Ah, la "Page de Garde Cahier Grand Du Jour"! Rien que de le prononcer, ça évoque des souvenirs... Des souvenirs de colle Cléopâtre qui sent bon l'amande (et qu'on grignotait, avouez!), de ciseaux à bouts ronds qui ne coupaient jamais droit, et de l'angoisse ultime: gâcher LE cahier tout neuf avant même d'avoir écrit le premier mot.
C'est un peu le générique de début de ta propre série scolaire. Le "Previously on..." de ta vie d'élève. Sauf que, au lieu de te rappeler les trahisons amoureuses et les complots machiavéliques de la saison précédente, ça te remémore… euh… les vacances d'été, peut-être? Ou le goût des glaces à l'eau.
Parce que soyons honnêtes, quand on était gamins, la "Page de Garde" c'était bien plus qu'une simple formalité. C'était l'opportunité de se lâcher! Imaginez, un rectangle de papier vierge, une toile blanche à portée de crayon. Un terrain de jeu où les licornes pouvaient côtoyer les joueurs de foot, où les cœurs transpercés côtoyaient les équations complexes (enfin, plus souvent les cœurs que les équations, hein?).
On s'appliquait comme si notre vie en dépendait. On traçait des lignes au feutre Stabilo, on écrivait son nom en lettres capitales dignes d'une affiche de film, on ajoutait des petites étoiles (parce que les étoiles, ça fait toujours bien). Et puis, bien sûr, on recouvrait le tout de plastique transparent adhésif. Une opération délicate, périlleuse, qui se soldait souvent par des bulles d'air traîtresses et une crise de nerfs contenue.
Mais le résultat final... quelle fierté! On avait créé notre propre version du cahier parfait. Un chef-d'œuvre unique, reflet de notre personnalité (du moins, de la personnalité qu'on voulait bien montrer aux autres). On était prêt. Prêt à affronter le théorème de Pythagore, la conjugaison du subjonctif, et les dictées pièges avec panache (ou presque).

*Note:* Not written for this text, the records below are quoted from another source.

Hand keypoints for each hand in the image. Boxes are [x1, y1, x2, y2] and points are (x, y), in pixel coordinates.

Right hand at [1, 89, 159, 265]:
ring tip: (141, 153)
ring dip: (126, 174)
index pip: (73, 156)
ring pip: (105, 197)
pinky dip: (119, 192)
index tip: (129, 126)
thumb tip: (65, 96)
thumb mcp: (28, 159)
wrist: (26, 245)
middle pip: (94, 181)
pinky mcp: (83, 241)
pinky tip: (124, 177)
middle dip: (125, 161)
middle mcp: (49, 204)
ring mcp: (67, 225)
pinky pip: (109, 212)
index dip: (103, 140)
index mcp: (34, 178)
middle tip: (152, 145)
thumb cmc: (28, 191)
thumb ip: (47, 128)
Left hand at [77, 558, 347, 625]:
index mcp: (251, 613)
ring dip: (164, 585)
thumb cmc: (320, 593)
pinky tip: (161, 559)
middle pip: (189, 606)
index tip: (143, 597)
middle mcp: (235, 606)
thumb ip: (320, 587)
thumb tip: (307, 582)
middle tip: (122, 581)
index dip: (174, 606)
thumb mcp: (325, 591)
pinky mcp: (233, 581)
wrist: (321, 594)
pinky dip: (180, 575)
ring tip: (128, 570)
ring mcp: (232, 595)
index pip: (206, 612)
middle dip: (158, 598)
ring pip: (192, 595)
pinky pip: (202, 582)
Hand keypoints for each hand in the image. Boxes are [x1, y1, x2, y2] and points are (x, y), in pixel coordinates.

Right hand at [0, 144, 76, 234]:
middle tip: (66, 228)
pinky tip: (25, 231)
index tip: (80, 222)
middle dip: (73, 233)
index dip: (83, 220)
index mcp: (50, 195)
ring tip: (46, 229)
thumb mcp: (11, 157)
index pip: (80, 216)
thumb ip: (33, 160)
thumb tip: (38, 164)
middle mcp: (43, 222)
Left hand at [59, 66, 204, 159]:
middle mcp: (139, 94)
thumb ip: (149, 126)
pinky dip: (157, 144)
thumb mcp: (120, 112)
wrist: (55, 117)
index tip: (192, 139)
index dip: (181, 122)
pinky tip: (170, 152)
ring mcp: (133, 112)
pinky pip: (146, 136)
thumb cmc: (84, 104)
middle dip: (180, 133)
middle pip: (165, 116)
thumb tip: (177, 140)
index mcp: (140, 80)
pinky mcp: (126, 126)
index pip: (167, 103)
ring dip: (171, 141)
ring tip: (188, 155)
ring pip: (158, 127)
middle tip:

Alors, à quoi ça servait, au final, cette "Page de Garde"?
Plus qu'une simple page
En réalité, c'était un peu comme mettre une bonne jaquette à un livre un peu ennuyeux. Ça donnait envie de l'ouvrir. Ça personnalisait l'outil. Ça permettait de s'approprier un peu ce monde austère qu'était l'école.

C'était aussi une forme d'expression, un exutoire créatif. Dans un monde où les règles étaient omniprésentes, la "Page de Garde" était un petit espace de liberté. On pouvait y dessiner ce qu'on voulait, y écrire ce qu'on ressentait (même si c'était juste "Vive les vacances!").
Et puis, soyons honnêtes, ça servait aussi à reconnaître son cahier au milieu du bazar ambiant. Parce que, entre tous les cahiers bleus de maths et les cahiers verts de français, il fallait bien un signe distinctif! Un peu comme une étiquette à bagage, sauf que là, l'étiquette était un peu plus artistique.

Aujourd'hui, avec les cahiers numériques et les tablettes, la "Page de Garde" a peut-être perdu de son aura. Mais, dans nos cœurs, elle reste un symbole. Un symbole de l'enfance, de la créativité, et de l'éternelle quête de personnalisation. Alors, la prochaine fois que vous croiserez un vieux cahier avec une "Page de Garde" un peu kitsch, ayez une pensée émue. Pour les licornes, les étoiles, et surtout, pour la colle Cléopâtre.
Parce que, au fond, c'était ça, la vraie magie de l'école : transformer un simple cahier en une œuvre d'art, avec un peu de colle, de ciseaux et beaucoup d'imagination.